August 30, 2016

Rakhine’s coastal waters still plagued by off-shore fishing vessels

Fishing vessels are seen in Sittwe, Rakhine State.
Fishing vessels are seen in Sittwe, Rakhine State.

The illegal entry of off-shore fishing vessels into Rakhine State’s shallow, coastal waters has reportedly see a depletion in amount of fish being caught by near-shore fisherman, Myitmakha News Agency has been informed.
The Department of Fisheries has demarcated a territory ten-miles from the shore as an area exclusive to near-shore fishing vessels, but off-shore vessels are reportedly entering to fish in this area along Rakhine’s coastal regions of Kyaukphyu, Sittwe, Thandwe, Gwa and Manaung, regardless.
“In fact, the area within ten-miles from the shore has been demarcated [as a no-fishing zone for off-shore vessels]. Now, though, and we’re seeing a large number of local and foreign off-shore fishing vessels enter into this territory to catch fish. Such activities have reduced the size of the area for smaller, near-shore vessels to conduct their fishing activities, as well as causing instances of over fishing.
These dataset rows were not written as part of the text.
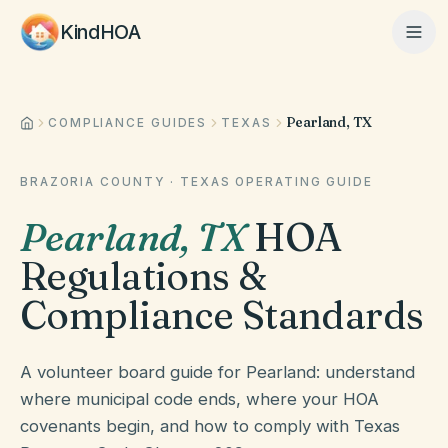
KindHOA
Pearland, TX
Home
COMPLIANCE GUIDES
TEXAS
BRAZORIA COUNTY
·
TEXAS
OPERATING GUIDE
Features
Pearland
,
TX
HOA
Regulations &
How It Works
Compliance Standards
Pricing
A volunteer board guide for Pearland: understand
where municipal code ends, where your HOA
covenants begin, and how to comply with Texas
About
I want some kind of effective scrutiny to be carried out on these trespassers,” said U Thein Soe Aung, a near-shore fisherman from Kyaukphyu Township.
Marine experts have voiced that the off-shore fishing vessels in question originate from other parts of the country, as far south as Dawei in Tanintharyi Region, while some of the fishing vessels are reportedly Thai fishing trawlers, banned by the Department of Fisheries, who employ the use fish nets with small openings – a primary cause of depleting fish stocks.
“Depending upon the weather, for sure, there are instances of off-shore fishing vessels coming in to fish closer to shore. But, it’s my belief the real culprits of depleting fish stocks are those Thai vessels who fish with dense nets; employing these nets sees smaller species of fish and tiddlers get unnecessarily caught,” said U Khin Aye Maung, a seasoned fisheries businessman from the town of Kyaukphyu.
The capacity of Myanmar’s fisheries industry has visibly declined in the last decade, along with the incomes of those working within it, according to a statement released by a large-scale alliance organization concerned with Rakhine State’s fisheries industry.
“Near-shore fisherman, please also only catch fish within ten-miles from the shore. A policy was passed which permitted off-shore fishing vessels to fish further out than ten-miles from the coastline. But, the Myanmar Navy are the only ones with the authority to take legal action against such off-shore fishing vessel perpetrators who clandestinely catch fish within the ten-mile territory,” a staff of the Department of Fisheries for Kyaukphyu Township told Myitmakha News Agency.
According to a report published by a Norwegian organization, only 10 percent of surface-level fish and 35 percent of seabed fish remain within Myanmar’s coastal waters.